Databricks, the company trying to commercialize the Apache Spark data-processing framework, announced on Monday at the second-annual Spark Summit that it has raised $33 million in series B venture capital, and is rolling out a cloud computing service for easily creating, deploying and running Spark workloads. NEA led the funding round, which also included existing investor Andreessen Horowitz and follows up on a $14 million series A round in September 2013.
While the pace and amount of Databricks' fundraising is impressive, the new service, called Databricks Cloud, is the real big deal here. It gives a lot of guidance as to the company's plan for making money from Spark -- a plan that includes a lot more than just certifying applications to run on Spark, and providing enterprise support and certification to Hadoop vendors that support it. (By the way, Hortonworks, MapR, Pivotal, IBM and NoSQL database vendor DataStax are now offering Databricks-certified Spark distributions.) Rather, Databricks is betting on a big demand for cloud-based big data workloads and frameworks, a la Google's new Dataflow service, that simplify the user experience.
For more on info on Spark's history and why it's so popular right now (the short version is that it's fast, flexible and easy to program), check out this recent Structure Show interview with Spark Co-creator, and Databricks Co-founder and CTO Matei Zaharia.
Databricks Co-founder and CEO Ion Stoica (pictured above) said Databricks Cloud is designed to simply the data pipeline process from having to manage ETL on one end and actually building products or visualizing data on the other end. In between are the myriad data stores and data-processing systems (e.g., for batch processing, stream processing, interactive SQL and graph processing) that companies need to manage. Databricks Cloud combines much of this functionality -- including the various processing engines and "notebook" and dashboard features for building and displaying machine learning models -- into a single platform under a single API.
The service will initially run atop Amazon Web Services (and use S3 as the default storage layer, but should soon run atop other clouds as well. Data is stored in Amazon S3 by default -- because so many companies already have data stored there, Stoica said -- but can be stored in HDFS as well if users have Hadoop clusters already running in AWS. Databricks cloud can read data from, and export data to, MongoDB, MySQL and Amazon Redshift.
Stoica said Databricks already has quite a few companies running Spark in the cloud, including as part of a Databricks Cloud closed beta program that began earlier this year, and he expects many more to sign up as the service gradually rolls out to the public. Still, he noted, the company intends to support hybrid cloud-local Spark environments over time, and built Databricks Cloud entirely on open source Spark in order to ensure workload portability.
The Job Launcher UI in Databricks Cloud.
However, while the Hadoop community largely supports Spark and understands its value, they're not all ready to proclaim its inevitable ascension over MapReduce and various other Hadoop-based processing engines -- at least any time soon. When I asked John Schroeder, CEO of newly enriched Hadoop vendor MapR, about what it would mean for business if Spark overtakes MapReduce, he said, "[It's] way too early to draw that conclusion ... It's the fact that we have to hear about things two years ahead of them being ready for primetime that ends up confusing the customers."

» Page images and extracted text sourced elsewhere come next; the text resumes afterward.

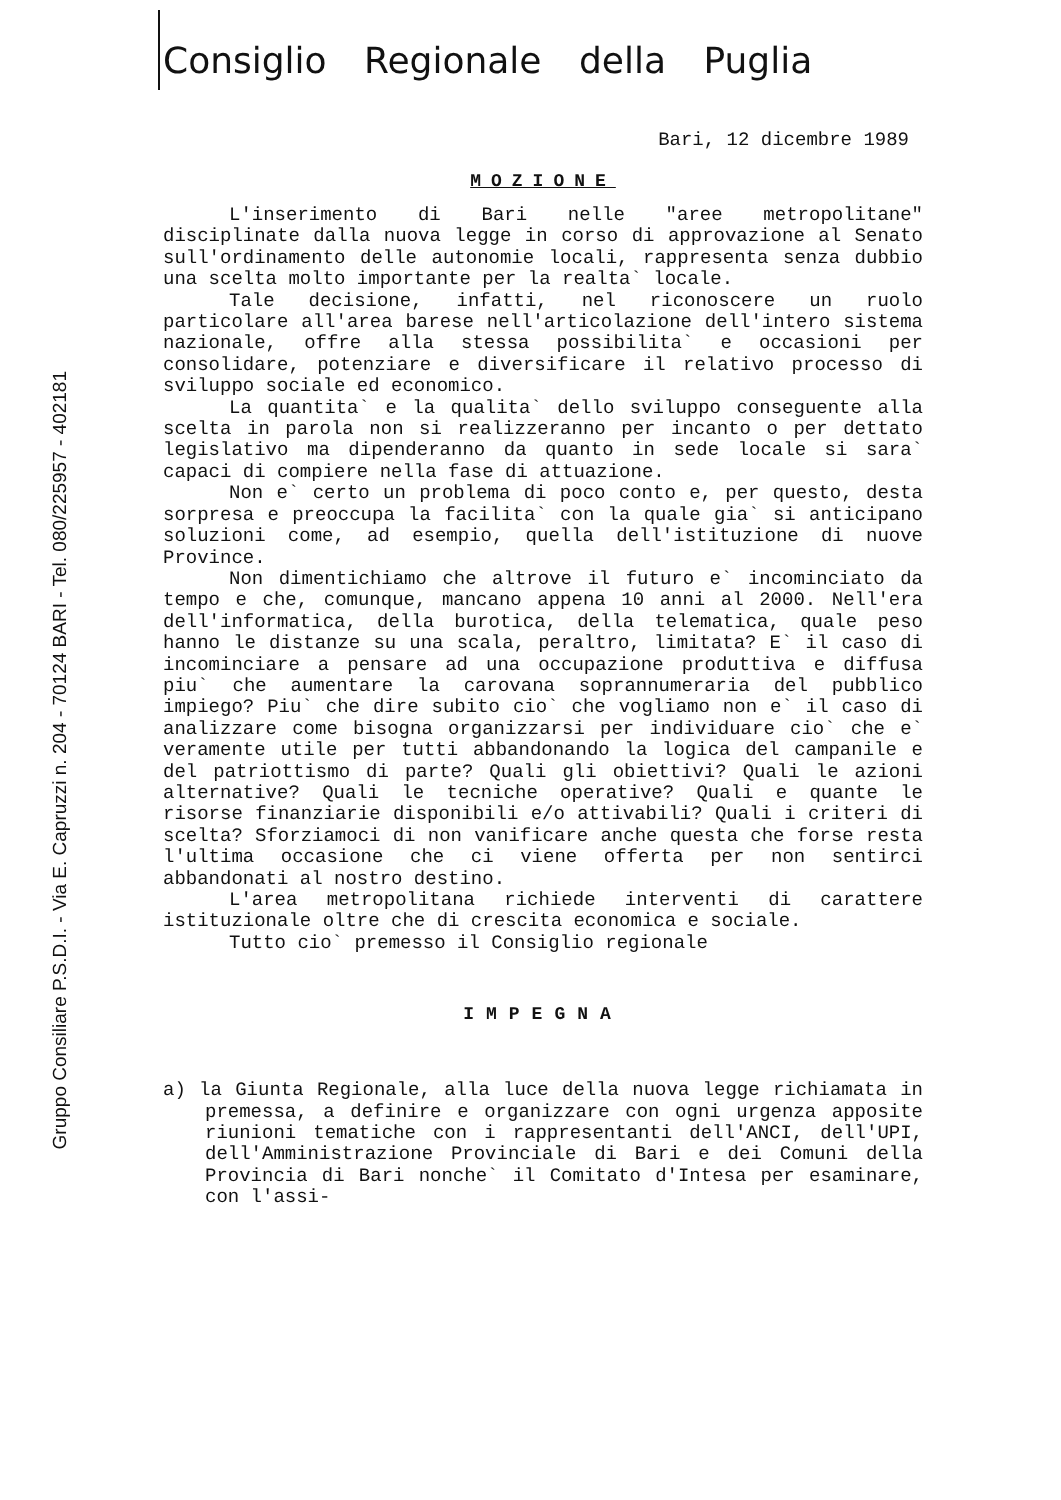Gruppo Consiliare P.S.D.I. - Via E. Capruzzi n. 204 - 70124 BARI - Tel. 080/225957 - 402181
Consiglio Regionale della Puglia
Bari, 12 dicembre 1989
MOZIONE
L'inserimento di Bari nelle "aree metropolitane" disciplinate dalla nuova legge in corso di approvazione al Senato sull'ordinamento delle autonomie locali, rappresenta senza dubbio una scelta molto importante per la realta` locale.
Tale decisione, infatti, nel riconoscere un ruolo particolare all'area barese nell'articolazione dell'intero sistema nazionale, offre alla stessa possibilita` e occasioni per consolidare, potenziare e diversificare il relativo processo di sviluppo sociale ed economico.
La quantita` e la qualita` dello sviluppo conseguente alla scelta in parola non si realizzeranno per incanto o per dettato legislativo ma dipenderanno da quanto in sede locale si sara` capaci di compiere nella fase di attuazione.
Non e` certo un problema di poco conto e, per questo, desta sorpresa e preoccupa la facilita` con la quale gia` si anticipano soluzioni come, ad esempio, quella dell'istituzione di nuove Province.
Non dimentichiamo che altrove il futuro e` incominciato da tempo e che, comunque, mancano appena 10 anni al 2000. Nell'era dell'informatica, della burotica, della telematica, quale peso hanno le distanze su una scala, peraltro, limitata? E` il caso di incominciare a pensare ad una occupazione produttiva e diffusa piu` che aumentare la carovana soprannumeraria del pubblico impiego? Piu` che dire subito cio` che vogliamo non e` il caso di analizzare come bisogna organizzarsi per individuare cio` che e` veramente utile per tutti abbandonando la logica del campanile e del patriottismo di parte? Quali gli obiettivi? Quali le azioni alternative? Quali le tecniche operative? Quali e quante le risorse finanziarie disponibili e/o attivabili? Quali i criteri di scelta? Sforziamoci di non vanificare anche questa che forse resta l'ultima occasione che ci viene offerta per non sentirci abbandonati al nostro destino.
L'area metropolitana richiede interventi di carattere istituzionale oltre che di crescita economica e sociale.
Tutto cio` premesso il Consiglio regionale
IMPEGNA
a) la Giunta Regionale, alla luce della nuova legge richiamata in premessa, a definire e organizzare con ogni urgenza apposite riunioni tematiche con i rappresentanti dell'ANCI, dell'UPI, dell'Amministrazione Provinciale di Bari e dei Comuni della Provincia di Bari nonche` il Comitato d'Intesa per esaminare, con l'assi-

It's an understandable attitude considering how many customer workloads (nearly all of them) are still based on MapReduce and the untold dollars and human resources Hadoop vendors have put into building their technologies and ecosystems. Embracing Spark's popularity is a wise bet on the future, but right now it's also an additional cost center in terms of technological integration, expertise and field support all for a framework that doesn't technically even need Hadoop's storage layer in order to work.
The Spark stack. Source: Databricks
By releasing Databricks Cloud, though, the company hopes it can make the Spark experience easy enough that anyone trying to build a new big data application will be foolish not to at least give it a try. "Really, I think the biggest problem with big data is how do you use it if you're not a tech company, if you don't have a lot of expertise, a lot of Ph.Ds. in-house that can work with it," CTO Zaharia said in his podcast interview. "I think innovation in the tools that let the next 10 times more companies use big data is where the action will be."